If your reader asked questions, or said something substantive, like “I’ve watched Avatar about fifty times, and I never noticed the Cyndi Lauper references before. I’m not sure about the ones you mentioned on page 3, though. I think maybe you’re wrong about them,” then write down “content.” The same goes for creative writing: If your reader is mad you killed off a character, brags she saw your plot twist coming, or says the ending isn't realistic, write down "content."

What Your Answer Means: Here's a rule of thumb that's absolutely critical: People cannot help reacting to content if they've read it and understood it. It's involuntary. They can't watch a movie without having something to say about the twist ending or a character. They can't read a novel without commenting on how witty or dull the dialogue was. They can't read an argument on a controversial topic without agreeing, disagreeing, or asking questions.

If your reader doesn't do any of those things, it's because he or she couldn't focus on what you were saying.

The most common reason for lack of focus is that the reader is distracted by grammatical errors. If there are enough of them, they can make your text confusing or frustrating to read.

However, your reader is probably a friend. And no one likes a grammar nazi, anyway. So your friend probably isn't going to say, "I couldn't read this. It's almost illiterate." That's not a friendly thing to say.

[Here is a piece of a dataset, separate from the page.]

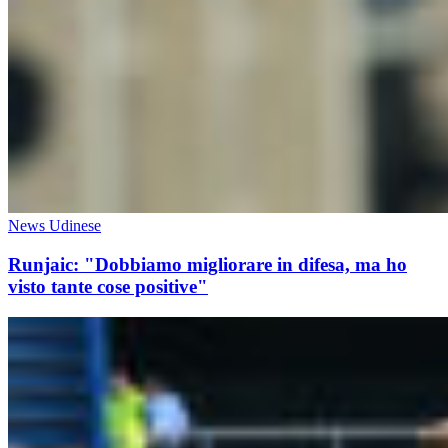
News Udinese
Runjaic: "Dobbiamo migliorare in difesa, ma ho
visto tante cose positive"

Instead, he or she probably said something like "It's really good. I liked it. Just fix the grammar errors, and I think it'll be great!" If you want to make your friend feel very awkward, press for details about the parts he or she liked. Ask what he or she thought about your paragraph about "Rock the Vote." Chances are, your reader will have to open the paper back up to look at that again; she'll bite her lip and say "um" at least once as she stalls. You've trapped her: She wants to be helpful, but she didn't follow the paper, and doesn't want to hurt your feelings by saying so.

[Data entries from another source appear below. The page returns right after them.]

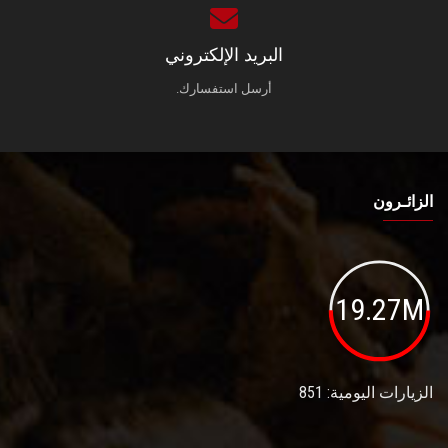
البريد الإلكتروني
أرسل استفسارك.
الزائـرون
19.27M
الزيارات اليومية: 851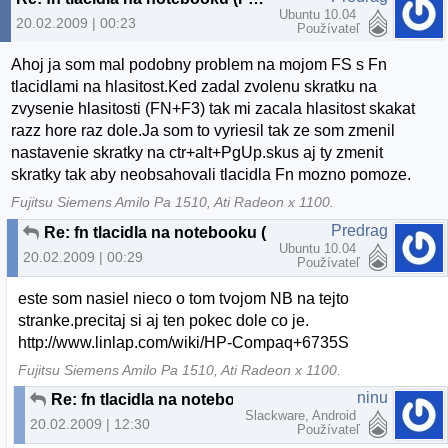
Ubuntu 10.04
20.02.2009 | 00:23
Používateľ
Ahoj ja som mal podobny problem na mojom FS s Fn
tlacidlami na hlasitost.Ked zadal zvolenu skratku na
zvysenie hlasitosti (FN+F3) tak mi zacala hlasitost skakat
razz hore raz dole.Ja som to vyriesil tak ze som zmenil
nastavenie skratky na ctr+alt+PgUp.skus aj ty zmenit
skratky tak aby neobsahovali tlacidla Fn mozno pomoze.
Fujitsu Siemens Amilo Pa 1510, Ati Radeon x 1100.
Predrag
Re: fn tlacidla na notebooku (Fedora 10)
Ubuntu 10.04
20.02.2009 | 00:29
Používateľ
este som nasiel nieco o tom tvojom NB na tejto
stranke.precitaj si aj ten pokec dole co je.
http://www.linlap.com/wiki/HP-Compaq+6735S
Fujitsu Siemens Amilo Pa 1510, Ati Radeon x 1100.
ninu
Re: fn tlacidla na notebooku (Fedora 10)
Slackware, Android
20.02.2009 | 12:30
Používateľ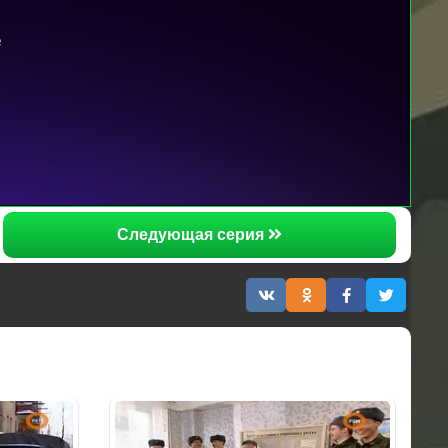
Следующая серия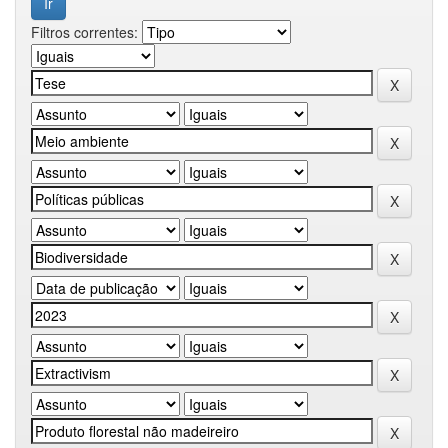
Filtros correntes:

On the other hand, if you distribute your paper to three buddies or classmates, and they all react to the content -- if they all ask questions or argue with you, focusing on specific points, that's great. It's wonderful, even if they disagree. It means your stuff was readable.

All of this applies to creative writing, too. If you’ve written a screenplay and hand it off to someone familiar with screenplays, the comments might be about formatting instead of grammar, but they mean roughly the same thing. (Example: “It’s a great script. You just need to put it in the right font and fix the margins, and you’re in good shape!” This typically means the reader couldn’t get into the story because he or she was distracted by all of the document features that made it look like it wasn’t a screenplay. Formatting is the screenwriter’s grammar.)

It's ironic that the last concern of writers is the first concern of readers. Any good writer will tell you that you should worry about content first, and save editing (or screenplay format) for the last stage of your writing process. And that's true, for writers. But readers invert that order: They can't get to your content until you've squared away the formalities. It's not fair, but it's the way it is.

Criteria Evaluated by the Test: Editing and format (i.e., formalities).


The Viral Test

Instructions: Distribute your work to some folks, or post it online somewhere.

Question to Answer Afterward: Did anyone not allied to you by blood, politics, friendship, or sexual chemistry pass your work on to someone else or recommend it for others to read?

What Your Answer Means: If a complete stranger (or, better, a stranger who has a reputation in the field) recommends your work to someone else, you should be submitting it for publication, trying to get an agent, and taking other steps toward professional distribution. The person recommending your stuff is taking a risk to do so. If other readers don't like it, that can reflect badly on the person who recommended it. Professionals in the field, in particular, are careful with their reputations. If someone took a risk to recommend you, you ought to be taking more risks, too.

Criteria Evaluated by the Test: Reader interest (and, holistically, all the other criteria, too).